◆ Objective ◆
Update the listing by replacing every "Q0" with "faceQuery" and leaving everything else the same.
--- START OF Provided material ---
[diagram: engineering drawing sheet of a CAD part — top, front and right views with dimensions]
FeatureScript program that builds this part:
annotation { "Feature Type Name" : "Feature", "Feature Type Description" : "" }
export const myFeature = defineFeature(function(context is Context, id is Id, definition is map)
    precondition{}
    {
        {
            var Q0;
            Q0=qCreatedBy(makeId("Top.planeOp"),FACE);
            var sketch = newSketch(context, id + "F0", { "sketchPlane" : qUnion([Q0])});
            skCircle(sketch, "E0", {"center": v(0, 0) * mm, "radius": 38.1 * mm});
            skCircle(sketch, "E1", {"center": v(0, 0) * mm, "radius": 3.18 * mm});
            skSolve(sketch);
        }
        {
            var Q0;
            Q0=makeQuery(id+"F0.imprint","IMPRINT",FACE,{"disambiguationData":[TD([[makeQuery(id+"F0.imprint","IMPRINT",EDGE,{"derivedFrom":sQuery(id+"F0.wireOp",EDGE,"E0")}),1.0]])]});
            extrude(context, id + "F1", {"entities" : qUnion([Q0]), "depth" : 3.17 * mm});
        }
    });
--- END OF Provided material ---
◆ Result of the exercise ◆
[diagram: engineering drawing sheet of a CAD part — top, front and right views with dimensions]
FeatureScript program that builds this part:
annotation { "Feature Type Name" : "Feature", "Feature Type Description" : "" }
export const myFeature = defineFeature(function(context is Context, id is Id, definition is map)
    precondition{}
    {
        {
            var faceQuery;
            faceQuery=qCreatedBy(makeId("Top.planeOp"),FACE);
            var sketch = newSketch(context, id + "F0", { "sketchPlane" : qUnion([faceQuery])});
            skCircle(sketch, "E0", {"center": v(0, 0) * mm, "radius": 38.1 * mm});
            skCircle(sketch, "E1", {"center": v(0, 0) * mm, "radius": 3.18 * mm});
            skSolve(sketch);
        }
        {
            var faceQuery;
            faceQuery=makeQuery(id+"F0.imprint","IMPRINT",FACE,{"disambiguationData":[TD([[makeQuery(id+"F0.imprint","IMPRINT",EDGE,{"derivedFrom":sQuery(id+"F0.wireOp",EDGE,"E0")}),1.0]])]});
            extrude(context, id + "F1", {"entities" : qUnion([faceQuery]), "depth" : 3.17 * mm});
        }
    });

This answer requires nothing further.